# [Exercise tasks]
1. Which people does the article about the DuPont gas leak mention by name?
2. According to the article about the DuPont gas leak, how much methyl mercaptan did the LaPorte factory release?

Chemical giant DuPont was ordered to pay $16 million and sentenced to two years on probation for a poisonous gas leak that killed four employees in 2014, federal prosecutors announced.
On Nov. 15, 2014, a DuPont pesticide factory in LaPorte, about 20 miles east of Houston, Texas, released approximately 24,000 pounds of a highly toxic, flammable gas called methyl mercaptan, which killed four workers.
The U.S. Chemical Safety Board (CSB) investigation released in 2019 refers to “a long chain of failures,” including numerous safety management and prevention shortcomings, including unresolved technical deficiencies.
DuPont and Kenneth Sandel, 52, a former employee and unit operations leader involved in the incident, pleaded guilty to the negligent release of an extremely hazardous substance.
U.S. District Judge Lee Rosenthal ordered DuPont to pay a $12 million fine and an additional $4 million community service contribution to the National Fish and Wildlife Foundation.
DuPont was further sentenced to two years of probation, which grants federal officials full access to all of the company’s operating locations in the U.S.
Sandel was sentenced to one year of probation.
“Four employees are dead because of DuPont’s criminal negligence,” said Houston-based State Attorney Alamdar S. Hamdani.
“The sentence imposed today sends a clear message of my office’s dedication to holding managers at industrial facilities, and the corporations that own and operate those facilities, accountable for violations of federal criminal laws; laws meant to protect the safety of workers and nearby communities,” he added.
For several days before the accident, operations personnel attempted to clear a blocked pipe outside the manufacturing building. Sandel and DuPont engineers allegedly devised a plan to divert a large volume of methyl mercaptan gas into a waste gas pipe system.
This led to a pressure problem elsewhere inside the building. According to prosecutors, two workers disregarded a federally mandated safety procedure when they opened valves to resolve what they thought was an unrelated, routine pressure problem.

(Data extracted from a collection)
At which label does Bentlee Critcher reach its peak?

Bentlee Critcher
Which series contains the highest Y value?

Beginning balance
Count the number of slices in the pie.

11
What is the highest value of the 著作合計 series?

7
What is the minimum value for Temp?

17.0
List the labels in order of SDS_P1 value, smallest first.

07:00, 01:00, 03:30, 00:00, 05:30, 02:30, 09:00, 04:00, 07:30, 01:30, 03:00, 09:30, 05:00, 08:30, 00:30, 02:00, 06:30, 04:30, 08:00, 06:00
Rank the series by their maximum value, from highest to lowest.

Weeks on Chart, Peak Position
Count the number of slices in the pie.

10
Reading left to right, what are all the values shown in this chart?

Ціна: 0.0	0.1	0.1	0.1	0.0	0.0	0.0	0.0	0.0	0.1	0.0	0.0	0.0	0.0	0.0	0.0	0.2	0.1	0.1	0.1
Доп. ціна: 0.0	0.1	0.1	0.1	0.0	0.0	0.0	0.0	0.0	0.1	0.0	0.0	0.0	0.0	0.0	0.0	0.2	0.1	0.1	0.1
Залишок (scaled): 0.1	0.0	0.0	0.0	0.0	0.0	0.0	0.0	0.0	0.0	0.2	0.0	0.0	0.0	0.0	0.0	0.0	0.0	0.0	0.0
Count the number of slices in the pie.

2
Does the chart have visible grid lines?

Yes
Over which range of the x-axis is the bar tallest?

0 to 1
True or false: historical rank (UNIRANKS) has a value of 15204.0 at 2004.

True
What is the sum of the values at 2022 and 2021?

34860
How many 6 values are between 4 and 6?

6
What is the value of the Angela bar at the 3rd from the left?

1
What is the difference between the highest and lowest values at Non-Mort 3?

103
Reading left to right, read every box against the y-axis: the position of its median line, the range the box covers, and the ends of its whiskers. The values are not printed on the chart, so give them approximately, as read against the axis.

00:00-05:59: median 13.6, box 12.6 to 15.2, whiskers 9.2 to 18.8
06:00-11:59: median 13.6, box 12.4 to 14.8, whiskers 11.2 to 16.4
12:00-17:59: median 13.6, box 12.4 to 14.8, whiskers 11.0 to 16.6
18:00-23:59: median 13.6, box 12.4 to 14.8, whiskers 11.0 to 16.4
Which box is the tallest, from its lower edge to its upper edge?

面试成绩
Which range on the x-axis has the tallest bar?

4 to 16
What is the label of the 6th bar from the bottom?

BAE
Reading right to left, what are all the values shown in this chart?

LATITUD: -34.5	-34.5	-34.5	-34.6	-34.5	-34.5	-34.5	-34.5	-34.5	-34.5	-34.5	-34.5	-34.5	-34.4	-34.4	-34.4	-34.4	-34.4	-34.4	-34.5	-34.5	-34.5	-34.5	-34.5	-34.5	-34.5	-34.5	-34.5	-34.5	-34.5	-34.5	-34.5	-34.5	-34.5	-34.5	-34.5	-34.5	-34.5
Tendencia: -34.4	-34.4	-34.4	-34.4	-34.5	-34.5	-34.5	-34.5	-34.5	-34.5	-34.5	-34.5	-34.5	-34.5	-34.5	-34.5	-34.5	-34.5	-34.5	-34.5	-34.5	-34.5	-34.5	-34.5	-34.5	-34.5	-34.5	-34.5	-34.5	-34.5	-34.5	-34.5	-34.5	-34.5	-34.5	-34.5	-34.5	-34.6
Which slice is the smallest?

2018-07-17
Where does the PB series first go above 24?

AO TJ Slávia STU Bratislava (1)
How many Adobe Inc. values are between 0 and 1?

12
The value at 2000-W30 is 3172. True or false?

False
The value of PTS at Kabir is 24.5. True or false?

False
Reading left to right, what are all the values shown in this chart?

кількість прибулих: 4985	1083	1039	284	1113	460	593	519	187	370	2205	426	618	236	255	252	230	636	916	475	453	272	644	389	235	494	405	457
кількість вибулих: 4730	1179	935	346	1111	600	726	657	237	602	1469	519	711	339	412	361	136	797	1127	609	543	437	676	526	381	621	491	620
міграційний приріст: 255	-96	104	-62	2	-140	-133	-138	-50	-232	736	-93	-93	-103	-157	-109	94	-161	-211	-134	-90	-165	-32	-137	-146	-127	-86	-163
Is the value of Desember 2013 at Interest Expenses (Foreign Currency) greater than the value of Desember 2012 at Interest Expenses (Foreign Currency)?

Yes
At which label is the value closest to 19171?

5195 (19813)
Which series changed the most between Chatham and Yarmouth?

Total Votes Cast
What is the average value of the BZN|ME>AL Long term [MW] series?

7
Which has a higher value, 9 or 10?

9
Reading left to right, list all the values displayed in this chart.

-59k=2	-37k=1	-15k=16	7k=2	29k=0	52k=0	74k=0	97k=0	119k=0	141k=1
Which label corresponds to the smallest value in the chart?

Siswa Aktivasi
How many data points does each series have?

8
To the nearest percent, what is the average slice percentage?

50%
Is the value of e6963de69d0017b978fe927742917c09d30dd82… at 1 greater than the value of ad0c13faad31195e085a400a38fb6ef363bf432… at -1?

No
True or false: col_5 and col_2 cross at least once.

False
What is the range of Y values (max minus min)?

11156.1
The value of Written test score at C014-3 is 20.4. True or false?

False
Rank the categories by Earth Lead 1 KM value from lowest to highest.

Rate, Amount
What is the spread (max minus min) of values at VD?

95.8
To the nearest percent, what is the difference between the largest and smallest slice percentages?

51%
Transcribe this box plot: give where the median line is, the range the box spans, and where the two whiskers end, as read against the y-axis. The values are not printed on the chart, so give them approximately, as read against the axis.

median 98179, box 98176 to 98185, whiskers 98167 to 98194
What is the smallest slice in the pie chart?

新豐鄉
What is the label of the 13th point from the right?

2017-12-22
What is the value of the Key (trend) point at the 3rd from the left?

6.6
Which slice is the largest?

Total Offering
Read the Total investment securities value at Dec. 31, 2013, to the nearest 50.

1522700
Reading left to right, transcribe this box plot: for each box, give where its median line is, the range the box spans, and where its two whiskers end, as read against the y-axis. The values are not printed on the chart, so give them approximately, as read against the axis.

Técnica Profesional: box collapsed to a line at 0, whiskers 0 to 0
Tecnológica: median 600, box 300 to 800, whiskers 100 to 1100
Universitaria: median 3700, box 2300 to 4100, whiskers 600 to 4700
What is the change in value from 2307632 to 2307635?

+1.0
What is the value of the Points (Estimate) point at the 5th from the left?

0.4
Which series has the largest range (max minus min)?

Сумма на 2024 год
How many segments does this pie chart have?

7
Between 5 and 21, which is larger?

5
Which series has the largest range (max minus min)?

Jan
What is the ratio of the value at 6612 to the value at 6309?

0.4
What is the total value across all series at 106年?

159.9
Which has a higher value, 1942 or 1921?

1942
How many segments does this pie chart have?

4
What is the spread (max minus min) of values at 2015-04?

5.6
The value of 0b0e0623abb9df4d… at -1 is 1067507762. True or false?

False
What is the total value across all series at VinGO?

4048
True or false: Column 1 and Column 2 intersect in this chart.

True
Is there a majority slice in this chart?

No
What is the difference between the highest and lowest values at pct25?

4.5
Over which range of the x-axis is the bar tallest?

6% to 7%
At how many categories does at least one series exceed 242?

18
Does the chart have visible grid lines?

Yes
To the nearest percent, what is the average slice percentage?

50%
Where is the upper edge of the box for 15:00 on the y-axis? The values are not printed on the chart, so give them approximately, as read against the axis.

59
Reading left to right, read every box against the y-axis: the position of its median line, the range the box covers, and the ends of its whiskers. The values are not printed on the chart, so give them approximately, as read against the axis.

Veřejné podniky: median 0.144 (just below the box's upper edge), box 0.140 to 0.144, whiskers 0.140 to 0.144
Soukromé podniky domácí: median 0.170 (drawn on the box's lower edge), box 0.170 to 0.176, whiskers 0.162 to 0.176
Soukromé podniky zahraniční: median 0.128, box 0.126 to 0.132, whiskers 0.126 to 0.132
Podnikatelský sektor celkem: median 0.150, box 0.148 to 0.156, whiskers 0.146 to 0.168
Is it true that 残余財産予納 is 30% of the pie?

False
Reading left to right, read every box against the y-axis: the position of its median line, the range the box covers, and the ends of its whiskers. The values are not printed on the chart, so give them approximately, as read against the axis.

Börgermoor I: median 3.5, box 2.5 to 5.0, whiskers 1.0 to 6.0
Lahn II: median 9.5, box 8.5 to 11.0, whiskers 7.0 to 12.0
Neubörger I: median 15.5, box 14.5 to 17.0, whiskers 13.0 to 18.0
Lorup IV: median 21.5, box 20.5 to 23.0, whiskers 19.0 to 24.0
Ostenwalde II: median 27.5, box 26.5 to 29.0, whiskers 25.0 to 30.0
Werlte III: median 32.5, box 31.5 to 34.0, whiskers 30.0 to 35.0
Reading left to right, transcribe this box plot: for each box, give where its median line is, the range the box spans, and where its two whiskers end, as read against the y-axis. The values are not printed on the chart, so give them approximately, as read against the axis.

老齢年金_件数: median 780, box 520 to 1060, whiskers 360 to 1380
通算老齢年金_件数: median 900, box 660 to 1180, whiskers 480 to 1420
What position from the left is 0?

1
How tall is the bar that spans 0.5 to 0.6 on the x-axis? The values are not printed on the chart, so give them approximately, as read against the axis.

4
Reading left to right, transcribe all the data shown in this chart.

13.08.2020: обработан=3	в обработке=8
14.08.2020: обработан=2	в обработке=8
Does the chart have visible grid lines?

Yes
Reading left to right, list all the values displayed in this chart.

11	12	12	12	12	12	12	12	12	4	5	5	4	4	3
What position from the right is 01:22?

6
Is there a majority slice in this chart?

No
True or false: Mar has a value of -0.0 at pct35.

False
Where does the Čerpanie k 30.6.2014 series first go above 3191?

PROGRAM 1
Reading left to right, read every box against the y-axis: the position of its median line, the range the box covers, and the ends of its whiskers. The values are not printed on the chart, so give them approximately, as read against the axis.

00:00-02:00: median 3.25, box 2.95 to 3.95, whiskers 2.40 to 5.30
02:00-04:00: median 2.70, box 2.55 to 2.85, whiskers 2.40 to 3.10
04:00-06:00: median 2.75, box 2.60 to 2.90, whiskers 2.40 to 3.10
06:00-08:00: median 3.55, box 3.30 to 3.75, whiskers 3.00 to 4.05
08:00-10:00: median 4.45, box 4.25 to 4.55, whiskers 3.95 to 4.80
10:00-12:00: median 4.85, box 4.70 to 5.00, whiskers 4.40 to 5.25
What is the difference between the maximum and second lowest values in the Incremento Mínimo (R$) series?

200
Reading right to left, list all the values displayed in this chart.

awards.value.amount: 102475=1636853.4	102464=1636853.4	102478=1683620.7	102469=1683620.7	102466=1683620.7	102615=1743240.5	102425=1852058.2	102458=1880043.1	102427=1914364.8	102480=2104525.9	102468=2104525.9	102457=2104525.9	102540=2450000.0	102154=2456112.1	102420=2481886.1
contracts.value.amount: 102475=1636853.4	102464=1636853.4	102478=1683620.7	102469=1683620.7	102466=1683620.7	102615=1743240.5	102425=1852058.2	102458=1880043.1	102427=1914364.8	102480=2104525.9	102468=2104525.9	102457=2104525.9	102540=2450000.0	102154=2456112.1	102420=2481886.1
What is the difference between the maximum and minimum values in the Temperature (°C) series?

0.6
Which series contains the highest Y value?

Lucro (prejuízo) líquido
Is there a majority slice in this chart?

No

# [Responses to the exercise]
1. Kenneth Sandel, Lee Rosenthal, Alamdar S. Hamdani

2. Approximately 24,000 pounds.